Ethirum Puthirum () is a 1999 Indian Tamil-language action-drama film directed by Dharani under his real name V. C. Ramani. Produced by G. S. Madhu, the film stars Mammootty, Napoleon, Sangita, and Manorama, while Goundamani, Senthil, and Nassar play supporting roles. The music was composed by Vidyasagar with editing by B. S. Nagarajan and cinematography by A. Karthik Raja. The film released on 4 March 1999.

[DATASET EXTRACT]
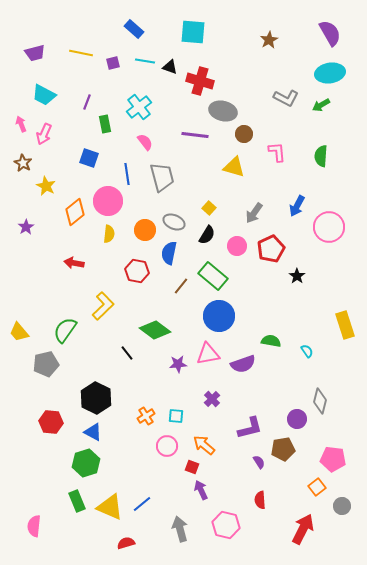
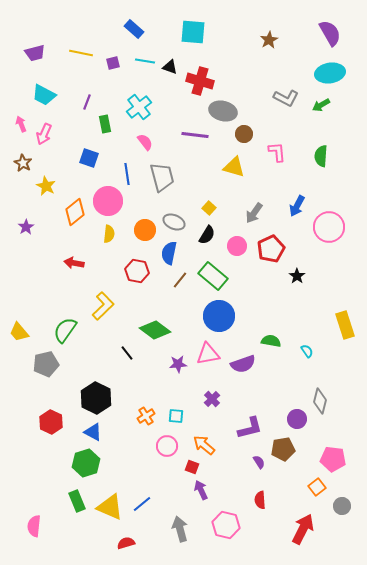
brown line at (181, 286): moved 1 px left, 6 px up
red hexagon at (51, 422): rotated 20 degrees clockwise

[JOB 1] Transcribe the Ethirum Puthirum passage from "Ethirum Puthirum ()" to "4 March 1999.".
[JOB 2] Check each statement against the Ethirum Puthirum passage. Answer yes or no and quote the deciding words. (a) Dharani directed the film under the name V. C. Ramani. (b) A. Karthik Raja handled the film's editing. (c) Nassar plays a supporting role.

[FULL ANSWER 1]
Ethirum Puthirum () is a 1999 Indian Tamil-language action-drama film directed by Dharani under his real name V. C. Ramani. Produced by G. S. Madhu, the film stars Mammootty, Napoleon, Sangita, and Manorama, while Goundamani, Senthil, and Nassar play supporting roles. The music was composed by Vidyasagar with editing by B. S. Nagarajan and cinematography by A. Karthik Raja. The film released on 4 March 1999.

[FULL ANSWER 2]
(a) Yes: "directed by Dharani under his real name V. C. Ramani"
(b) No: "editing by B. S. Nagarajan and cinematography by A. Karthik Raja"
(c) Yes: "while Goundamani, Senthil, and Nassar play supporting roles"